Goal of the exercise —
Quote every one of the lines below word for word, preserving their order, spelling, and punctuation without alteration.
*** Record extracts
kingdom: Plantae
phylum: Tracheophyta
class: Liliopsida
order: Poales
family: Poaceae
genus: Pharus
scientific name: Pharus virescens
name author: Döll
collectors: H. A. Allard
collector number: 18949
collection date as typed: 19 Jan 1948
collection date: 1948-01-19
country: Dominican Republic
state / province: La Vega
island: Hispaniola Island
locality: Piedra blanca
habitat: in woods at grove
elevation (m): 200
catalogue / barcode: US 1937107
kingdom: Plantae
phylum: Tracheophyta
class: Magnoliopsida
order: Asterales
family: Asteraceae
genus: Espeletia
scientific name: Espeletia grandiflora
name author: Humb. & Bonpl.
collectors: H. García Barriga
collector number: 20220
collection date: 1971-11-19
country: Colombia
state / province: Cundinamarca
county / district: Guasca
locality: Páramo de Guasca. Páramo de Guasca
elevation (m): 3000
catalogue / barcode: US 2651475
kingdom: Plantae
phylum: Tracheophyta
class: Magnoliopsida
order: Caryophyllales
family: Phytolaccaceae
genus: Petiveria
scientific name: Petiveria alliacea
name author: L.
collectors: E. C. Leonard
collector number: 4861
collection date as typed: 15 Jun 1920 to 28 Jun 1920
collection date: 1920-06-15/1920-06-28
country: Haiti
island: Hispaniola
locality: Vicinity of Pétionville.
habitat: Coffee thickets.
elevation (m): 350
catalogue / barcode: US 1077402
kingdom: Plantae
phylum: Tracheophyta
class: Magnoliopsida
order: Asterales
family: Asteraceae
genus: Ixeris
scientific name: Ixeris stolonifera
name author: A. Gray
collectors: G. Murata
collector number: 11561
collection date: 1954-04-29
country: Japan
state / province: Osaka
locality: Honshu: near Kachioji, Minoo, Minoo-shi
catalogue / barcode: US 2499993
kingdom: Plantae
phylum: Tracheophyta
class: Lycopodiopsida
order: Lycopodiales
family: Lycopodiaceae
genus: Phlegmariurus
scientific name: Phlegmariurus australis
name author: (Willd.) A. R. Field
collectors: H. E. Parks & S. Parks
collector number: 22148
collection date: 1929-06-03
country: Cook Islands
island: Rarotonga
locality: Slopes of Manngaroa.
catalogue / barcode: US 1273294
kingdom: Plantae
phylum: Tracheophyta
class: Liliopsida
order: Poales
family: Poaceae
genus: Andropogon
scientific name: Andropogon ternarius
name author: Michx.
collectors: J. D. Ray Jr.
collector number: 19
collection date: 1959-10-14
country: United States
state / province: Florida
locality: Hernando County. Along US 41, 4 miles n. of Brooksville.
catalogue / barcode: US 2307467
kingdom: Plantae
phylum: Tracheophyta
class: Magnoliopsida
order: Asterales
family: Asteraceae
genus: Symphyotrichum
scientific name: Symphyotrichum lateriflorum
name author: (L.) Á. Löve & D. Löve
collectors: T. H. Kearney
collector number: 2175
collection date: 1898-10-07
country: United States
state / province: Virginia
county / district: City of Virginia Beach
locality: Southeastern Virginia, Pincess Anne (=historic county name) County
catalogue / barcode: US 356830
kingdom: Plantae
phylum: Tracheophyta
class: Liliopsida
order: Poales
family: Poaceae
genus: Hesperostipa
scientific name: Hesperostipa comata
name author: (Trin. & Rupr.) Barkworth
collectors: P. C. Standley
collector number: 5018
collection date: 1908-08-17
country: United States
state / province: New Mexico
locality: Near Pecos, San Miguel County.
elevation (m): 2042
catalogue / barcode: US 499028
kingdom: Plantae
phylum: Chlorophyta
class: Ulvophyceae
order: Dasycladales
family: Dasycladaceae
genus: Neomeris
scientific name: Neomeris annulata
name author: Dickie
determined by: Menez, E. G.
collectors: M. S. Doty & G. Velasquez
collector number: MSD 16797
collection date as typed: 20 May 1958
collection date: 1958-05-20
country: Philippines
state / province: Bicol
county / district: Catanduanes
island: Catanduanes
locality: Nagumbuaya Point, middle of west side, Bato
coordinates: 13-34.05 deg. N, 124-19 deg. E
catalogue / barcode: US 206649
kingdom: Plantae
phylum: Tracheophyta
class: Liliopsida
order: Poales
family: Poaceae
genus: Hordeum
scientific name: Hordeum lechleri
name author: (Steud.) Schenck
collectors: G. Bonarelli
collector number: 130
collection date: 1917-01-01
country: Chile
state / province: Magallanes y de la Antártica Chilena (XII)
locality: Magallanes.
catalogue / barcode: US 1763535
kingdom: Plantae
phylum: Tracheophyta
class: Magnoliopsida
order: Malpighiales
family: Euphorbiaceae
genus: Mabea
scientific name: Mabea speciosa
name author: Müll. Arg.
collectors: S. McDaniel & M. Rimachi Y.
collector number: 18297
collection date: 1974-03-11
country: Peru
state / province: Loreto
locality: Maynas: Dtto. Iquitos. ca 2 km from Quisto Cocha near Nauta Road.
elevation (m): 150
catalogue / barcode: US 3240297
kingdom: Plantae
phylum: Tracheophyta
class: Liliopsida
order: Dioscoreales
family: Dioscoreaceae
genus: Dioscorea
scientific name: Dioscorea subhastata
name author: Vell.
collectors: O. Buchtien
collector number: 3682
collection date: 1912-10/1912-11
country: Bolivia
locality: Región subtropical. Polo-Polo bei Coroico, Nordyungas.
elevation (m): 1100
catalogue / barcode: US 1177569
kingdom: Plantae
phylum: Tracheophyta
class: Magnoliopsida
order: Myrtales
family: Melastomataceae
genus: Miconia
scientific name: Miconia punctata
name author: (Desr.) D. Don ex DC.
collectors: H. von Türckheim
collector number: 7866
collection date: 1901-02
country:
******
Completed exercise —
kingdom: Plantae
phylum: Tracheophyta
class: Liliopsida
order: Poales
family: Poaceae
genus: Pharus
scientific name: Pharus virescens
name author: Döll
collectors: H. A. Allard
collector number: 18949
collection date as typed: 19 Jan 1948
collection date: 1948-01-19
country: Dominican Republic
state / province: La Vega
island: Hispaniola Island
locality: Piedra blanca
habitat: in woods at grove
elevation (m): 200
catalogue / barcode: US 1937107
kingdom: Plantae
phylum: Tracheophyta
class: Magnoliopsida
order: Asterales
family: Asteraceae
genus: Espeletia
scientific name: Espeletia grandiflora
name author: Humb. & Bonpl.
collectors: H. García Barriga
collector number: 20220
collection date: 1971-11-19
country: Colombia
state / province: Cundinamarca
county / district: Guasca
locality: Páramo de Guasca. Páramo de Guasca
elevation (m): 3000
catalogue / barcode: US 2651475
kingdom: Plantae
phylum: Tracheophyta
class: Magnoliopsida
order: Caryophyllales
family: Phytolaccaceae
genus: Petiveria
scientific name: Petiveria alliacea
name author: L.
collectors: E. C. Leonard
collector number: 4861
collection date as typed: 15 Jun 1920 to 28 Jun 1920
collection date: 1920-06-15/1920-06-28
country: Haiti
island: Hispaniola
locality: Vicinity of Pétionville.
habitat: Coffee thickets.
elevation (m): 350
catalogue / barcode: US 1077402
kingdom: Plantae
phylum: Tracheophyta
class: Magnoliopsida
order: Asterales
family: Asteraceae
genus: Ixeris
scientific name: Ixeris stolonifera
name author: A. Gray
collectors: G. Murata
collector number: 11561
collection date: 1954-04-29
country: Japan
state / province: Osaka
locality: Honshu: near Kachioji, Minoo, Minoo-shi
catalogue / barcode: US 2499993
kingdom: Plantae
phylum: Tracheophyta
class: Lycopodiopsida
order: Lycopodiales
family: Lycopodiaceae
genus: Phlegmariurus
scientific name: Phlegmariurus australis
name author: (Willd.) A. R. Field
collectors: H. E. Parks & S. Parks
collector number: 22148
collection date: 1929-06-03
country: Cook Islands
island: Rarotonga
locality: Slopes of Manngaroa.
catalogue / barcode: US 1273294
kingdom: Plantae
phylum: Tracheophyta
class: Liliopsida
order: Poales
family: Poaceae
genus: Andropogon
scientific name: Andropogon ternarius
name author: Michx.
collectors: J. D. Ray Jr.
collector number: 19
collection date: 1959-10-14
country: United States
state / province: Florida
locality: Hernando County. Along US 41, 4 miles n. of Brooksville.
catalogue / barcode: US 2307467
kingdom: Plantae
phylum: Tracheophyta
class: Magnoliopsida
order: Asterales
family: Asteraceae
genus: Symphyotrichum
scientific name: Symphyotrichum lateriflorum
name author: (L.) Á. Löve & D. Löve
collectors: T. H. Kearney
collector number: 2175
collection date: 1898-10-07
country: United States
state / province: Virginia
county / district: City of Virginia Beach
locality: Southeastern Virginia, Pincess Anne (=historic county name) County
catalogue / barcode: US 356830
kingdom: Plantae
phylum: Tracheophyta
class: Liliopsida
order: Poales
family: Poaceae
genus: Hesperostipa
scientific name: Hesperostipa comata
name author: (Trin. & Rupr.) Barkworth
collectors: P. C. Standley
collector number: 5018
collection date: 1908-08-17
country: United States
state / province: New Mexico
locality: Near Pecos, San Miguel County.
elevation (m): 2042
catalogue / barcode: US 499028
kingdom: Plantae
phylum: Chlorophyta
class: Ulvophyceae
order: Dasycladales
family: Dasycladaceae
genus: Neomeris
scientific name: Neomeris annulata
name author: Dickie
determined by: Menez, E. G.
collectors: M. S. Doty & G. Velasquez
collector number: MSD 16797
collection date as typed: 20 May 1958
collection date: 1958-05-20
country: Philippines
state / province: Bicol
county / district: Catanduanes
island: Catanduanes
locality: Nagumbuaya Point, middle of west side, Bato
coordinates: 13-34.05 deg. N, 124-19 deg. E
catalogue / barcode: US 206649
kingdom: Plantae
phylum: Tracheophyta
class: Liliopsida
order: Poales
family: Poaceae
genus: Hordeum
scientific name: Hordeum lechleri
name author: (Steud.) Schenck
collectors: G. Bonarelli
collector number: 130
collection date: 1917-01-01
country: Chile
state / province: Magallanes y de la Antártica Chilena (XII)
locality: Magallanes.
catalogue / barcode: US 1763535
kingdom: Plantae
phylum: Tracheophyta
class: Magnoliopsida
order: Malpighiales
family: Euphorbiaceae
genus: Mabea
scientific name: Mabea speciosa
name author: Müll. Arg.
collectors: S. McDaniel & M. Rimachi Y.
collector number: 18297
collection date: 1974-03-11
country: Peru
state / province: Loreto
locality: Maynas: Dtto. Iquitos. ca 2 km from Quisto Cocha near Nauta Road.
elevation (m): 150
catalogue / barcode: US 3240297
kingdom: Plantae
phylum: Tracheophyta
class: Liliopsida
order: Dioscoreales
family: Dioscoreaceae
genus: Dioscorea
scientific name: Dioscorea subhastata
name author: Vell.
collectors: O. Buchtien
collector number: 3682
collection date: 1912-10/1912-11
country: Bolivia
locality: Región subtropical. Polo-Polo bei Coroico, Nordyungas.
elevation (m): 1100
catalogue / barcode: US 1177569
kingdom: Plantae
phylum: Tracheophyta
class: Magnoliopsida
order: Myrtales
family: Melastomataceae
genus: Miconia
scientific name: Miconia punctata
name author: (Desr.) D. Don ex DC.
collectors: H. von Türckheim
collector number: 7866
collection date: 1901-02
country:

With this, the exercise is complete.